Job Retention Bonus Scheme
Statutory Sick Pay Relief Package For SMEs
Small and medium-sized businesses and employers can reclaim Statutory Sick Pay (SSP) paid for sickness absence due to COVID-19.
- The refund will cover up to 2 weeks’ SSP per eligible employee who has been off work because of COVID-19.
- Employers with fewer than 250 employees will be eligible – the size of an employer will be determined by the number of people they employed as at 28 February 2020.

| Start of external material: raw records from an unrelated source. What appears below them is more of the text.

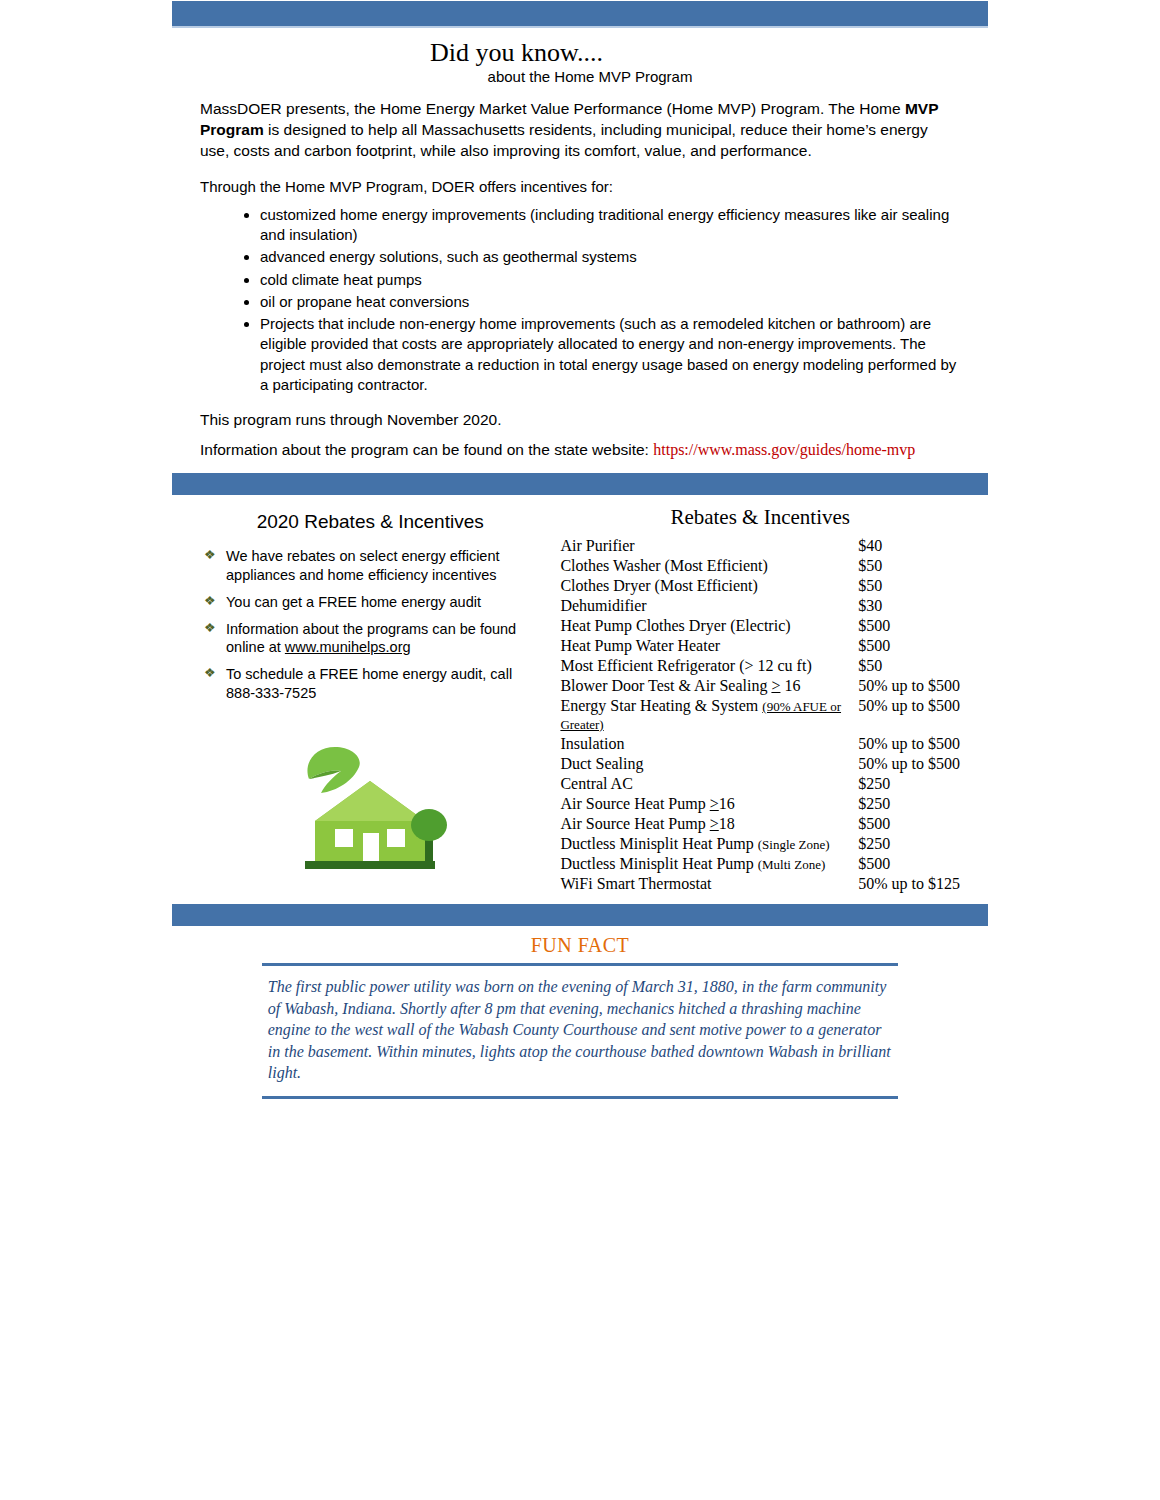Did you know....
about the Home MVP Program
MassDOER presents, the Home Energy Market Value Performance (Home MVP) Program. The Home MVP Program is designed to help all Massachusetts residents, including municipal, reduce their home’s energy use, costs and carbon footprint, while also improving its comfort, value, and performance.
Through the Home MVP Program, DOER offers incentives for:
customized home energy improvements (including traditional energy efficiency measures like air sealing and insulation)
advanced energy solutions, such as geothermal systems
cold climate heat pumps
oil or propane heat conversions
Projects that include non-energy home improvements (such as a remodeled kitchen or bathroom) are eligible provided that costs are appropriately allocated to energy and non-energy improvements. The project must also demonstrate a reduction in total energy usage based on energy modeling performed by a participating contractor.
This program runs through November 2020.
Information about the program can be found on the state website: https://www.mass.gov/guides/home-mvp
2020 Rebates & Incentives
We have rebates on select energy efficient appliances and home efficiency incentives
You can get a FREE home energy audit
Information about the programs can be found online at www.munihelps.org
To schedule a FREE home energy audit, call 888-333-7525
Rebates & Incentives
| Air Purifier | $40 |
| Clothes Washer (Most Efficient) | $50 |
| Clothes Dryer (Most Efficient) | $50 |
| Dehumidifier | $30 |
| Heat Pump Clothes Dryer (Electric) | $500 |
| Heat Pump Water Heater | $500 |
| Most Efficient Refrigerator (> 12 cu ft) | $50 |
| Blower Door Test & Air Sealing > 16 | 50% up to $500 |
| Energy Star Heating & System (90% AFUE or Greater) | 50% up to $500 |
| Insulation | 50% up to $500 |
| Duct Sealing | 50% up to $500 |
| Central AC | $250 |
| Air Source Heat Pump > 16 | $250 |
| Air Source Heat Pump > 18 | $500 |
| Ductless Minisplit Heat Pump (Single Zone) | $250 |
| Ductless Minisplit Heat Pump (Multi Zone) | $500 |
| WiFi Smart Thermostat | 50% up to $125 |
FUN FACT
The first public power utility was born on the evening of March 31, 1880, in the farm community of Wabash, Indiana. Shortly after 8 pm that evening, mechanics hitched a thrashing machine engine to the west wall of the Wabash County Courthouse and sent motive power to a generator in the basement. Within minutes, lights atop the courthouse bathed downtown Wabash in brilliant light.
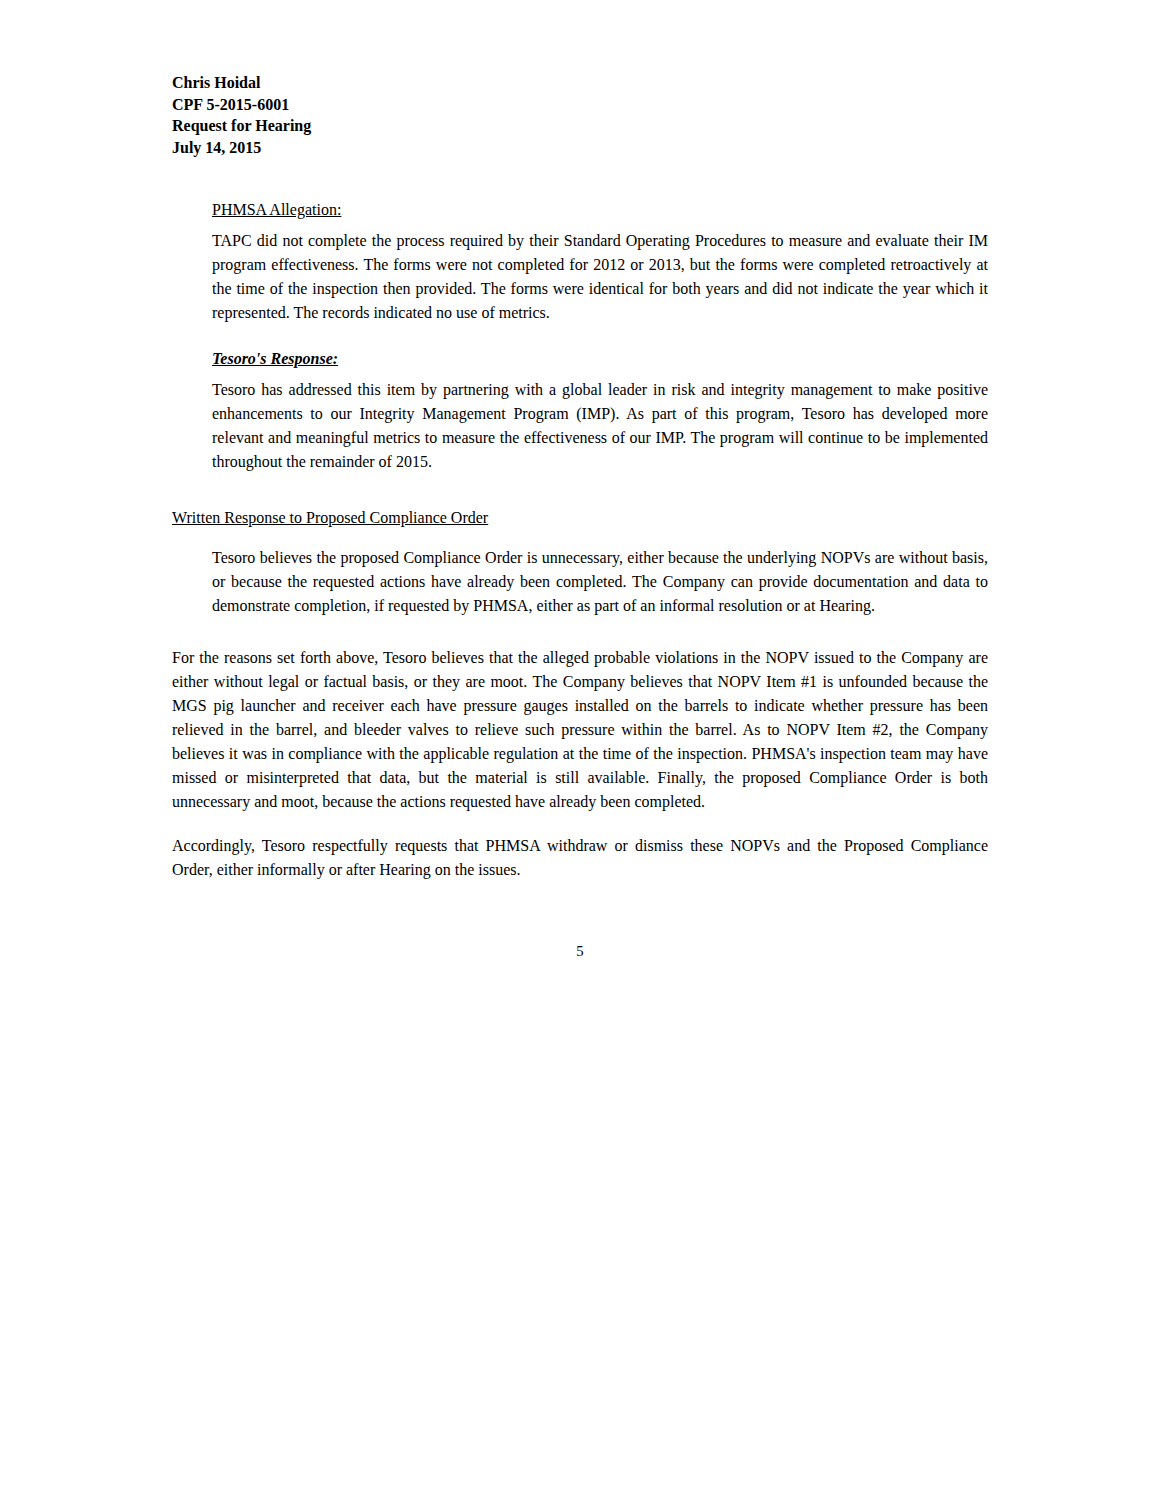Chris Hoidal
CPF 5-2015-6001
Request for Hearing
July 14, 2015
PHMSA Allegation:
TAPC did not complete the process required by their Standard Operating Procedures to measure and evaluate their IM program effectiveness. The forms were not completed for 2012 or 2013, but the forms were completed retroactively at the time of the inspection then provided. The forms were identical for both years and did not indicate the year which it represented. The records indicated no use of metrics.
Tesoro's Response:
Tesoro has addressed this item by partnering with a global leader in risk and integrity management to make positive enhancements to our Integrity Management Program (IMP). As part of this program, Tesoro has developed more relevant and meaningful metrics to measure the effectiveness of our IMP. The program will continue to be implemented throughout the remainder of 2015.
Written Response to Proposed Compliance Order
Tesoro believes the proposed Compliance Order is unnecessary, either because the underlying NOPVs are without basis, or because the requested actions have already been completed. The Company can provide documentation and data to demonstrate completion, if requested by PHMSA, either as part of an informal resolution or at Hearing.
For the reasons set forth above, Tesoro believes that the alleged probable violations in the NOPV issued to the Company are either without legal or factual basis, or they are moot. The Company believes that NOPV Item #1 is unfounded because the MGS pig launcher and receiver each have pressure gauges installed on the barrels to indicate whether pressure has been relieved in the barrel, and bleeder valves to relieve such pressure within the barrel. As to NOPV Item #2, the Company believes it was in compliance with the applicable regulation at the time of the inspection. PHMSA's inspection team may have missed or misinterpreted that data, but the material is still available. Finally, the proposed Compliance Order is both unnecessary and moot, because the actions requested have already been completed.
Accordingly, Tesoro respectfully requests that PHMSA withdraw or dismiss these NOPVs and the Proposed Compliance Order, either informally or after Hearing on the issues.
5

- Employers will be able to reclaim expenditure for any employee who has claimed SSP (according to the new eligibility criteria) as a result of COVID-19.
- Repayments will be at the relevant rate of SSP that has been paid to current or former employees for eligible periods of sickness starting on or after 13 March 2020.
- Employers should maintain records of staff absences and payments of SSP, but employees will not need to provide a GP fit note. If evidence is required by an employer, those with symptoms of coronavirus can get an isolation note form NHS 111 online and those who live with someone that has symptoms can get a note from the NHS website.
- Employers can claim from the first qualifying day that an employee is off work if the period of sickness started on or after:
- 13 March 2020 - if an employee had coronavirus or the symptoms or is self-isolating because someone they live with has symptoms
- 16 April 2020 - if an employee was shielding because of coronavirus
- 28 May 2020 - if an employee has been notified by the NHS or public health bodies that they’ve come into contact with someone with coronavirusExployers can claim from the first qualifying day an employee is off work if the period of sickness started on or after:
- Tax agents will also be able to make claims on behalf of employers.
- Employers can make a claim for SSP paid due to coronavirus to employees who have been transferred under TUPE if you had:
- a PAYE scheme that was created and started on or before 28 February 2020
- fewer than 250 employees (including TUPE transferred employees) across all PAYE payroll schemes on 28 February 2020
Self-Employment Income Support Scheme
Updated guidance has been made available on the extension of the Self-Employment Income Support Scheme (SEISS). Eligible individuals are able to claim a second and final grant in August.
- Those eligible for the first grant must claim on or before 13 July 2020.
- Applications for the second grant will open in August.
- The eligibility criteria remain the same as for the first SEISS grant.
- Those claiming for the second grant will have to confirm that their business has been adversely affected on or after 14 July 2020.
- Individuals can claim for the second grant even if they did not make a claim for the first grant.